• _Provided data_:
* * * * * * *

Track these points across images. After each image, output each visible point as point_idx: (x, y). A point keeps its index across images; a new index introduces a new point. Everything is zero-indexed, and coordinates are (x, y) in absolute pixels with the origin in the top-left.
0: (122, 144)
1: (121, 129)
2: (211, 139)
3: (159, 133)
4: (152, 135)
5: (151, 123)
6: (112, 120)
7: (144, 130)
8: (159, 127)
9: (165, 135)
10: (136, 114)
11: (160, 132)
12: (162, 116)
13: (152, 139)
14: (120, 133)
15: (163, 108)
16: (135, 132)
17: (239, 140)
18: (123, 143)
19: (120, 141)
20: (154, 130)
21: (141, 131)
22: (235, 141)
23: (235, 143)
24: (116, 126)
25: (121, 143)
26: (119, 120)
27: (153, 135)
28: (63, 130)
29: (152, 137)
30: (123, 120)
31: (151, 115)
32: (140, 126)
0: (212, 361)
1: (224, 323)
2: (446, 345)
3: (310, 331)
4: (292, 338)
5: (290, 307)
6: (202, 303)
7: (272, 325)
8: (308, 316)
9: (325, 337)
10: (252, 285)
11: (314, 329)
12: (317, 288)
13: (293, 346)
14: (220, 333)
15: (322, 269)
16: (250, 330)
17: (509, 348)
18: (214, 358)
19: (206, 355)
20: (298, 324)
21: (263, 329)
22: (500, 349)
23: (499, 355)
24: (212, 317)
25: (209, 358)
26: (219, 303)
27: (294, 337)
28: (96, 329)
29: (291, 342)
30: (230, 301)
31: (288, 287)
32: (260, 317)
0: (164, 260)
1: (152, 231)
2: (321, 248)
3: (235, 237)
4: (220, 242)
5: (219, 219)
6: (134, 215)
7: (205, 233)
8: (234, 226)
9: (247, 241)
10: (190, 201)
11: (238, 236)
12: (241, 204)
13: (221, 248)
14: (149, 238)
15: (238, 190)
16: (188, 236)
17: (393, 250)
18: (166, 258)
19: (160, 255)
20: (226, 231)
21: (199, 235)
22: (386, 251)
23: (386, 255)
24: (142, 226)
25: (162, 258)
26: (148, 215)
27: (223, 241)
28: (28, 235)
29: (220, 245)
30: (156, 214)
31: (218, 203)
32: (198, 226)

* * * * * * *

• _Task requirements_: Return the records above in their entirety, exactly as they appear.

• _Solution to this task_:
Track these points across images. After each image, output each visible point as point_idx: (x, y). A point keeps its index across images; a new index introduces a new point. Everything is zero-indexed, and coordinates are (x, y) in absolute pixels with the origin in the top-left.
0: (122, 144)
1: (121, 129)
2: (211, 139)
3: (159, 133)
4: (152, 135)
5: (151, 123)
6: (112, 120)
7: (144, 130)
8: (159, 127)
9: (165, 135)
10: (136, 114)
11: (160, 132)
12: (162, 116)
13: (152, 139)
14: (120, 133)
15: (163, 108)
16: (135, 132)
17: (239, 140)
18: (123, 143)
19: (120, 141)
20: (154, 130)
21: (141, 131)
22: (235, 141)
23: (235, 143)
24: (116, 126)
25: (121, 143)
26: (119, 120)
27: (153, 135)
28: (63, 130)
29: (152, 137)
30: (123, 120)
31: (151, 115)
32: (140, 126)
0: (212, 361)
1: (224, 323)
2: (446, 345)
3: (310, 331)
4: (292, 338)
5: (290, 307)
6: (202, 303)
7: (272, 325)
8: (308, 316)
9: (325, 337)
10: (252, 285)
11: (314, 329)
12: (317, 288)
13: (293, 346)
14: (220, 333)
15: (322, 269)
16: (250, 330)
17: (509, 348)
18: (214, 358)
19: (206, 355)
20: (298, 324)
21: (263, 329)
22: (500, 349)
23: (499, 355)
24: (212, 317)
25: (209, 358)
26: (219, 303)
27: (294, 337)
28: (96, 329)
29: (291, 342)
30: (230, 301)
31: (288, 287)
32: (260, 317)
0: (164, 260)
1: (152, 231)
2: (321, 248)
3: (235, 237)
4: (220, 242)
5: (219, 219)
6: (134, 215)
7: (205, 233)
8: (234, 226)
9: (247, 241)
10: (190, 201)
11: (238, 236)
12: (241, 204)
13: (221, 248)
14: (149, 238)
15: (238, 190)
16: (188, 236)
17: (393, 250)
18: (166, 258)
19: (160, 255)
20: (226, 231)
21: (199, 235)
22: (386, 251)
23: (386, 255)
24: (142, 226)
25: (162, 258)
26: (148, 215)
27: (223, 241)
28: (28, 235)
29: (220, 245)
30: (156, 214)
31: (218, 203)
32: (198, 226)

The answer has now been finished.